Hush…it’s an “Early Missed Miscarriage”
10th Feb 2021 — Last month period
19 March 2021 — BhCG test done to confirm pregnancy (hCG is pregnancy hormone)
21 March 2021 — Second BhCG test done to confirm everything is normal
22 March 2021 — Gynecologist orders a scan immediately after looking at the low bchg levels in the second report (they had increased by only 40% but should have ideally doubled). Scan is normal. She prescribes progesterone supplements and leaves me with “This is all we can do for now, come back for a scan after 2 weeks”.
Confused, I come back home after buying Progesterone medicine worth INR 2000 (obviously cheaper ones also exist in market!) for 2 weeks. Of course there were too many thoughts running through my mind, enough to quickly turn my confusion into anxiety! I immediately scramble to look for another gynecologist for a second opinion, to put my mind at ease (or not?).
The new gynecologist, though much chattier and cheerful than the last one, too puts me on progesterone supplements (this medicine cost only INR 600 for 10 days) and asks me to return for a scan in 10 days.
6 April 2021 — Scan confirms a case of blighted ovum or anembryonic pregnancy where the fertilized egg implanted in the uterus does not develop into an embryo.
8 April 2021 — I take the abortion pill.
I went from being super happy to start the oh-so-rosy journey called pregnancy that everyone had told me about to experiencing a common phenomenon called early missed miscarriage that no one had told me about…in less than 20 days!
About 15–20% women experience an early missed miscarriage and yet we are encouraged to never discuss it in open nor discuss our pregnancies until the “critical” 3 months are safely over. I don’t know about you, but all this really shocked and made my blood boil with anger at the same time.
Why, you ask?
Pregnancy is a lonely journey for women. Because we and our bodies are unique, so are our pregnancies with its symptoms and its complications! And of course the partners don’t feel anything much observing things from the outside albeit closely. Yet everyone expects pregnant women to suck it up (the irritating hormonal changes) and bottle it up (the emotional changes) too! Its all for our own good though…because the emotional torture of speaking about a loss (which is quite common but still nobody will ever tell you that) will hurt us more than bottling it all up inside! Poof…our uniqueness disappears when confronted with that generalization.

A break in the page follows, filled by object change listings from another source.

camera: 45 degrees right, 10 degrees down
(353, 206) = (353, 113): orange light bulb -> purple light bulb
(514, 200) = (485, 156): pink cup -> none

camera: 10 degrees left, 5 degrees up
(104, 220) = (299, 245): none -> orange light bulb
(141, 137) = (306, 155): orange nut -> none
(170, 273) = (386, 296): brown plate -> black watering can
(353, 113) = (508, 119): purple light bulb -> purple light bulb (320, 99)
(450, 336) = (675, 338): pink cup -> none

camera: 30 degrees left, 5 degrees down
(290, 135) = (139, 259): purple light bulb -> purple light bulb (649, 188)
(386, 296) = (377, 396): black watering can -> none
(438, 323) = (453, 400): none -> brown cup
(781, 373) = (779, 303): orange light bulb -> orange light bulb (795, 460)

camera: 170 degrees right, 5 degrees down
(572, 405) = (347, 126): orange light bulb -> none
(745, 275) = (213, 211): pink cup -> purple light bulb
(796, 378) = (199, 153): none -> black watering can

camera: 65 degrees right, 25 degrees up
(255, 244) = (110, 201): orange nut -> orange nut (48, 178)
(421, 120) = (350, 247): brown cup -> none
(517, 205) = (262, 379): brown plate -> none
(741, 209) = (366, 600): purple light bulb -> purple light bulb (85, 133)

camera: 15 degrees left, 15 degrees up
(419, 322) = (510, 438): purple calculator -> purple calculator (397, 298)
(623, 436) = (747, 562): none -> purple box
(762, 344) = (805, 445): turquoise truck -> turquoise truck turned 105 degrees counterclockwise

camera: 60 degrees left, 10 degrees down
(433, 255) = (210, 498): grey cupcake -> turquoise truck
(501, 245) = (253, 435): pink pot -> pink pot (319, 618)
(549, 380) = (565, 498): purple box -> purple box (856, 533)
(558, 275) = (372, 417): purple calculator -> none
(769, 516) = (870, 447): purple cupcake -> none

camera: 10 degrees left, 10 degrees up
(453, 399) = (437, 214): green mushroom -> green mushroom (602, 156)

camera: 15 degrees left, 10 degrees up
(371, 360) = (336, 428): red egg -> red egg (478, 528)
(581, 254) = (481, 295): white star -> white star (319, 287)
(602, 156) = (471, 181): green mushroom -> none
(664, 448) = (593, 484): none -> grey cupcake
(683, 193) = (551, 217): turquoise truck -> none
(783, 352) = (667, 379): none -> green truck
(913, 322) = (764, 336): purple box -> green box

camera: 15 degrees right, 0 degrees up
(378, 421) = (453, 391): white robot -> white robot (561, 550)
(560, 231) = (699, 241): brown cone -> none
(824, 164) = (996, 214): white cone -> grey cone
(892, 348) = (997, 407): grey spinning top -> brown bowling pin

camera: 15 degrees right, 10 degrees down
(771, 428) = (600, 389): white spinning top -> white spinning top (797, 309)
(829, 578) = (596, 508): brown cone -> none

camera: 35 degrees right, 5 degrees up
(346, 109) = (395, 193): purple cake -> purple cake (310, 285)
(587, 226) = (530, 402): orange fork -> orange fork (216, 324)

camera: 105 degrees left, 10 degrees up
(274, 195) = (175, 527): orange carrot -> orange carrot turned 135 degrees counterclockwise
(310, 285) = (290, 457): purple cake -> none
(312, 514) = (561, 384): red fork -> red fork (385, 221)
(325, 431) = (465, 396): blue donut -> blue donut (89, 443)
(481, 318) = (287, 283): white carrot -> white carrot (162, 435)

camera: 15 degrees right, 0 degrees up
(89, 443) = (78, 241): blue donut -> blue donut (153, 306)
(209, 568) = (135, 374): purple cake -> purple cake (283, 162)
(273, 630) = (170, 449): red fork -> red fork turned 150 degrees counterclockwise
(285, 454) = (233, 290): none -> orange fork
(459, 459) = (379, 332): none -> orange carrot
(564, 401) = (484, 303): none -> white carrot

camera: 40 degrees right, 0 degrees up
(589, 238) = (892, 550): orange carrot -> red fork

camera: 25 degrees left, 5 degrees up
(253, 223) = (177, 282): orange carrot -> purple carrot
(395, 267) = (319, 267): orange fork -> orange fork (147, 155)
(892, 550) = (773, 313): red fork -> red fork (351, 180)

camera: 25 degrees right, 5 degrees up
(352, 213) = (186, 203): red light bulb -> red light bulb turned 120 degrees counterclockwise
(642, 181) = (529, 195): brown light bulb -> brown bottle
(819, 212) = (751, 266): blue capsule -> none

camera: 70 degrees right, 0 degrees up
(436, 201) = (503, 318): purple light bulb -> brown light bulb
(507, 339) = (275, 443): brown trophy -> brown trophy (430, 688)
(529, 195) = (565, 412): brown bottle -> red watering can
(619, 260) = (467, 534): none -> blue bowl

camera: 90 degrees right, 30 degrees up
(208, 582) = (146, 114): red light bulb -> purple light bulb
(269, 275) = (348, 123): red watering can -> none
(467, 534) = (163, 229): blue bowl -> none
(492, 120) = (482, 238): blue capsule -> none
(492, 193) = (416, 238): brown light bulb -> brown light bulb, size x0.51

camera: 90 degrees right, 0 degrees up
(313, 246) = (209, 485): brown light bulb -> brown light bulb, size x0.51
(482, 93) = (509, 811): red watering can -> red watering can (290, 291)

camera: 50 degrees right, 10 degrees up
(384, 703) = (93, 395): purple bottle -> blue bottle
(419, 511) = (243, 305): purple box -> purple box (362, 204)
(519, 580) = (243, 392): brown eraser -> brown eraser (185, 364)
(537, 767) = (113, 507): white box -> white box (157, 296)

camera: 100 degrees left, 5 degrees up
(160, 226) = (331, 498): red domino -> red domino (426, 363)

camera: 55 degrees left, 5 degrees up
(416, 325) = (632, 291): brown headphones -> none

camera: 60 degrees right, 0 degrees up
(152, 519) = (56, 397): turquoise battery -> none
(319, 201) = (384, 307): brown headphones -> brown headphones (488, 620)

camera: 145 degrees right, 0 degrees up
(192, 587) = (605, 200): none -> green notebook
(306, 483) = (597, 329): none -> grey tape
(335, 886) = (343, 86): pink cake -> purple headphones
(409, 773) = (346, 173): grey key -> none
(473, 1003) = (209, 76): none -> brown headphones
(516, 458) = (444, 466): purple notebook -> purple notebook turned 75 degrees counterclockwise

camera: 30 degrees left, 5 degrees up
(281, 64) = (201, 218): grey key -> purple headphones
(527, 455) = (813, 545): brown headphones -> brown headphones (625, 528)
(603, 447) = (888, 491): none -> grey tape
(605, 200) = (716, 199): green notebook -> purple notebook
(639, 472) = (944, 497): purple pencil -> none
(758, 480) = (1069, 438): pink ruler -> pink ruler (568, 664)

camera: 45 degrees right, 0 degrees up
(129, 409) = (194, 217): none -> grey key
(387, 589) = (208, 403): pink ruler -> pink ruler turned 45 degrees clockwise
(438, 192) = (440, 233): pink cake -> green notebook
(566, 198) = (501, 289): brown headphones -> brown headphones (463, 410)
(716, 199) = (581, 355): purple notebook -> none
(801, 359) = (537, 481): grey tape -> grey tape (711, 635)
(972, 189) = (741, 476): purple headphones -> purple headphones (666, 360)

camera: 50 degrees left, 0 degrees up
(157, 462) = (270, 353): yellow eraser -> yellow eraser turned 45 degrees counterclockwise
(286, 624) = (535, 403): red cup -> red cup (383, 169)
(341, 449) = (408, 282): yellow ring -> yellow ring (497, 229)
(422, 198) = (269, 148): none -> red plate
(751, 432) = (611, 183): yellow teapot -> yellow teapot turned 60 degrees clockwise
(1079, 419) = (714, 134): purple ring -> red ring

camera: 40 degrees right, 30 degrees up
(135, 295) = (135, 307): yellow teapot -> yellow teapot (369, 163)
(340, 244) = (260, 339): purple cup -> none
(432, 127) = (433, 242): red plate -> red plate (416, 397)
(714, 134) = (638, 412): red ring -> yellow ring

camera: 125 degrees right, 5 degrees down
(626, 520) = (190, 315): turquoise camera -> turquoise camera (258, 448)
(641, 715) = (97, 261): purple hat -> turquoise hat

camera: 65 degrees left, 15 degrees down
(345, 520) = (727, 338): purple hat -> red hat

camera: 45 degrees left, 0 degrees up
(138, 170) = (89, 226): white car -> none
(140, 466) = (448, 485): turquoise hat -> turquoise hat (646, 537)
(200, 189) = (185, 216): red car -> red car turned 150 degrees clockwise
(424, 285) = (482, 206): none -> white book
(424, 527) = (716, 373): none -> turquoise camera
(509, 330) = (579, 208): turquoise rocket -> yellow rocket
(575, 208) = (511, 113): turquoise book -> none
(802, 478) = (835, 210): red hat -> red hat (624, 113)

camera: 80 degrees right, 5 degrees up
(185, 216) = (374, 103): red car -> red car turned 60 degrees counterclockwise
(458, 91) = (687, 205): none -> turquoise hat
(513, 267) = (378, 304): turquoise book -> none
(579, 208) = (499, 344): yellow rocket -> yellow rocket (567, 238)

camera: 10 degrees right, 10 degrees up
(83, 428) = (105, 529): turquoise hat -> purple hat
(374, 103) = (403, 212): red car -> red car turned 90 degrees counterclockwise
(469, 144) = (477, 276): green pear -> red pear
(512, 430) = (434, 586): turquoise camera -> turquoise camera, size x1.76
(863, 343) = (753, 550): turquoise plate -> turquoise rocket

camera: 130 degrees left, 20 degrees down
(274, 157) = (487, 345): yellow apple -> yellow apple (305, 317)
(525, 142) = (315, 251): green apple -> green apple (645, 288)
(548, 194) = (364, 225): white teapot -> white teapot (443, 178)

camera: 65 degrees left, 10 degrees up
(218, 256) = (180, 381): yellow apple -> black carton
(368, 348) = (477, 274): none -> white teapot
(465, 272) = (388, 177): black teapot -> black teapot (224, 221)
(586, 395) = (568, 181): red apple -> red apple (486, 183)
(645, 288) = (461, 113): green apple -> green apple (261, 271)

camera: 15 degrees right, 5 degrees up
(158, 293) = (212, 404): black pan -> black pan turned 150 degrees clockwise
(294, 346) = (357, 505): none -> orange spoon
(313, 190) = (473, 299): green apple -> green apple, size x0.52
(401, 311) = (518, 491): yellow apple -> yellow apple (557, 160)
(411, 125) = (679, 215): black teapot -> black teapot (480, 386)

I am an introvert and I could not bottle it up inside me. I talked about my pregancy with a few close friends and family as soon as I got the first blood test done at 5 weeks along. And I did end up telling a few friends about it as soon as I found out about the loss. Each one told me that it is normal!
More than the loss (well I never really got attached to the lifeless cells called ovum) what I really found hard to register in my mind was a case of blighted ovum or an early missed miscarriage is normal in over 20% of pregnancies! I have never perceived a miscarriage as normal before last week. Never, ever. Sure I did read about its possibility in some blogs posts or articles while doing my pregnancy research towards the bottom of those articles. But I guess “losses” don’t hit hard on your consciousness until you or some one in your close circle experience it first hand! Yes we humans are so good at selective hearing and listening and convincing ourselves of any irrational thing or behaviour by telling ourselves such stories: “Nobody I know has experienced this so it probably happens to some obscure part of the population that we don’t have to worry about it at all!”
I am glad I opened up about my pregnancy and miscarriage too with some of my close friends sooner than later. I wish some one had painted this oh-not-so-rosy picture for me earlier. I wish.
But I don’t think its too late to start talking about real emotions or miscarriages. So lets talk about them. Shall we?